Storia della Flebologia
Nel 1947 Raymond Tournay inventò il termine flebologia: fino ad allora le malattie delle vene erano caratterizzate da due elementi: grande disinteresse da parte dell’insegnamento universitario ed enorme lentezza nella diffusione dei progressi terapeutici
Grecia.
Nel corpus ippocraticum il termine flebes viene riferito sia alle vene che alle arterie, mentre con il termine arteria si intendeva la trachea.
In caso di varici Ippocrate consiglia di eseguire delle punture più ravvicinate possibile lungo il decorso della vena, sì da ottenerne la completa obliterazione .
Sempre Ippocrate osserva inoltre che gli Sciiti che erano affetti da varici per il fatto che erano sempre a cavallo con i piedi a penzoloni.
Roma
Ad Aulo Cornelio Celso (25ac-50dc) si deve la prima descrizione di un intervento sulle varici nonché del relativo bendaggio.
Galeno (129dc) pone le basi scientifiche della circolazione: postula che il centro della circolazione sia il fegato e che il sangue dalla cava al cuore passa da un ventricolo all’altro attraverso dei piccoli fori del setto (teoria umorale)
Mondo arabo
Aezio d’Amida (VII sec) scrisse il De vasorum dilatazione nel quale descrisse gli aneurismi e il Tetrabiblon, in cui è descritta la prima legatura delle vene.
Paolo d’Egina (600dc) descrive il suo intervento sulle varici mediante legature e resezioni a partire da qualche centimetro al di sotto della crosse della safena interna fino al ginocchio.
Avicenna, il principe della medicina musulmana,preferiva la cauterizzazione alla asportazione delle varici.
Albukasis, altro grande medico di quell’epoca, procedeva secondo un sistema di legature multiple e di avulsione dei tratti intermedi, che forse ispirò lo stripping proposto da Mayo nel 1905.
Rinascimento
Gerolamo Fabrici d’Acquapendente (1533-1619) “riscoprì” le valvole pur attribuendo loro altre funzioni nel “De venarum ostiolis”.
Andrea Cisalpino (1519-1603): dalla sua opera scaturiscono due osservazioni fondamentali.
I° osservazione: legata una vena, incidendo verso la periferia,notò che prima usciva sangue venoso poi arterioso. II° osservazione: legata una vena, notò che si gonfiava verso la periferia e non verso il centro
Andrea Vesalio (1478-1555). Nel “De umani corporis fabbrica” contesta ufficialmente galeno e getta le basi per un naturalismo ancora valido.
Ambroise Parè (1540). Grande chirurgo di grossa esperienza;eseguì numerose trombectomie per spremitura e affermò che era meglio legare un vaso piuttosto che cauterizzarlo. Ipotizzo una eziologia psicosomatica delle varici avendo riscontrato la presenza di sangue malinconico nelle varici.
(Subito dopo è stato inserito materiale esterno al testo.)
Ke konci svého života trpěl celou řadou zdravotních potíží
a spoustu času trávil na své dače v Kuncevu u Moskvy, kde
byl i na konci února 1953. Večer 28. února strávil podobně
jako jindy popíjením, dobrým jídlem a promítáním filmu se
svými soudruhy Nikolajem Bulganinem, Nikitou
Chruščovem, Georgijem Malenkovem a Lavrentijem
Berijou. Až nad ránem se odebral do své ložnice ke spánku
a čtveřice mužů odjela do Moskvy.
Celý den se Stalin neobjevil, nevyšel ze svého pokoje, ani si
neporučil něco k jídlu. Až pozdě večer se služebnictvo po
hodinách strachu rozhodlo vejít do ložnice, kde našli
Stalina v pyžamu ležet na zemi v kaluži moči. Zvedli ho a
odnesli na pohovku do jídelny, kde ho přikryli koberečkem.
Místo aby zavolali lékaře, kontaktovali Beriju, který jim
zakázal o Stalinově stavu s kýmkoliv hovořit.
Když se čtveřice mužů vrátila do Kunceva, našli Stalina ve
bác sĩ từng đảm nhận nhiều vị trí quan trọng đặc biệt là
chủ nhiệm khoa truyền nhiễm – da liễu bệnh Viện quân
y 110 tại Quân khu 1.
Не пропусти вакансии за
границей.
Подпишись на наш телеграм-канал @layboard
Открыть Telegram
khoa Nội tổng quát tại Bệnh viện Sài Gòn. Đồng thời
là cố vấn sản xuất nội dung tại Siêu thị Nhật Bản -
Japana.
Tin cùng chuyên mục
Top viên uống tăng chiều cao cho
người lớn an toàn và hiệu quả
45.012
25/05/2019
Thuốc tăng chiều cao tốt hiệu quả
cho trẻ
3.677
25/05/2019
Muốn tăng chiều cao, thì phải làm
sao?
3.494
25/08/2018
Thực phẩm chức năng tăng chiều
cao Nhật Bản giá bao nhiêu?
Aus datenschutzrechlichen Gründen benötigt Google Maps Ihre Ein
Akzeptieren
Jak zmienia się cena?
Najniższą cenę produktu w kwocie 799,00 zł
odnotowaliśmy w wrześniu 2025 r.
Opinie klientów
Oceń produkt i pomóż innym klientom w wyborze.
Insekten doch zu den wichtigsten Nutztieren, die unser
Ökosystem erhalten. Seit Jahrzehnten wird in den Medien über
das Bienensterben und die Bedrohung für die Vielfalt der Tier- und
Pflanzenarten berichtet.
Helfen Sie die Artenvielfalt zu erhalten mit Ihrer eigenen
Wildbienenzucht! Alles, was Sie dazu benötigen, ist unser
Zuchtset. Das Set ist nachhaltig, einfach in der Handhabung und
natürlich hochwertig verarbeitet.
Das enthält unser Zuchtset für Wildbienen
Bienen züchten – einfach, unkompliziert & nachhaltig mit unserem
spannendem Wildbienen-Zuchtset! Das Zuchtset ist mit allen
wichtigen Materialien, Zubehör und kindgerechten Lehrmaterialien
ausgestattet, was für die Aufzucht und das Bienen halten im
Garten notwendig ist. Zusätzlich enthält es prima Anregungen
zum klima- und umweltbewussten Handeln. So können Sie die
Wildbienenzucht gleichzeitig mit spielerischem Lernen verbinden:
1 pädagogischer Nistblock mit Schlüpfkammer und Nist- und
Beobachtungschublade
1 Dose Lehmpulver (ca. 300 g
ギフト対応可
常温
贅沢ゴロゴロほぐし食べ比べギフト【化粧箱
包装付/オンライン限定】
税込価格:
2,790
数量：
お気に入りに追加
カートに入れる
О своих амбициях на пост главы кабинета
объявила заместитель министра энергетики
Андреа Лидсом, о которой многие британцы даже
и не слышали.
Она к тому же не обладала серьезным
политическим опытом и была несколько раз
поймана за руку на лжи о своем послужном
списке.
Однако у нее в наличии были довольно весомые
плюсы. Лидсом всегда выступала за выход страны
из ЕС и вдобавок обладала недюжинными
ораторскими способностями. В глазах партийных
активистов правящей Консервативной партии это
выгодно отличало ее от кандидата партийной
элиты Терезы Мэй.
Finalmente nel ‘600 cade la filosofia dell'”ipse dixit” dei capisaldi storici e si dà il via libera alla sperimentazione oggettiva.
William Harvey (1578-1657). Finalmente scoprì la grande circolazione: circolo venoso e arterioso. Fu contestato e soprannominato “circulator” (imbroglione). Suo oppositore fu Jean Riolan: lo scopritore delle anastomosi delle arterie intestinali.
Marcello Malpighi (1682-1694). Fu lo scopritore dei capillari completando il cerchio fra le arteriose e le venule. I capillari erano già stati individuati da Andrea Cisalpino che li aveva chiamati “vasa per capillamenta risoluta”.
Alla miglior comprensione del circuito contribuì la miglior conoscenza di attività del cuore con un concetto di pompa più completo di quello di Leonardo, con Lancisi e Borelli.
La funzione delle vene rimase tuttavia ancora misteriosa e fu compresa solo dalla loro disfunzione, cioè quando l’incongruenza valvolare arrestava e riportava verso il basso il sangue crasso, nero, bilioso e melanconico.
L’idea di associare un’ulcera a una varice era già stata di Ippocrate, ma il primo che ipotizzò un criterio terapeutico fu Wiseman (1625-1686) che teorizzò un’idea coagulativa: iniettare con un ossicino bucato dell’alcool nella vena,provocare così la sua trombosi e guarire l’ulcera.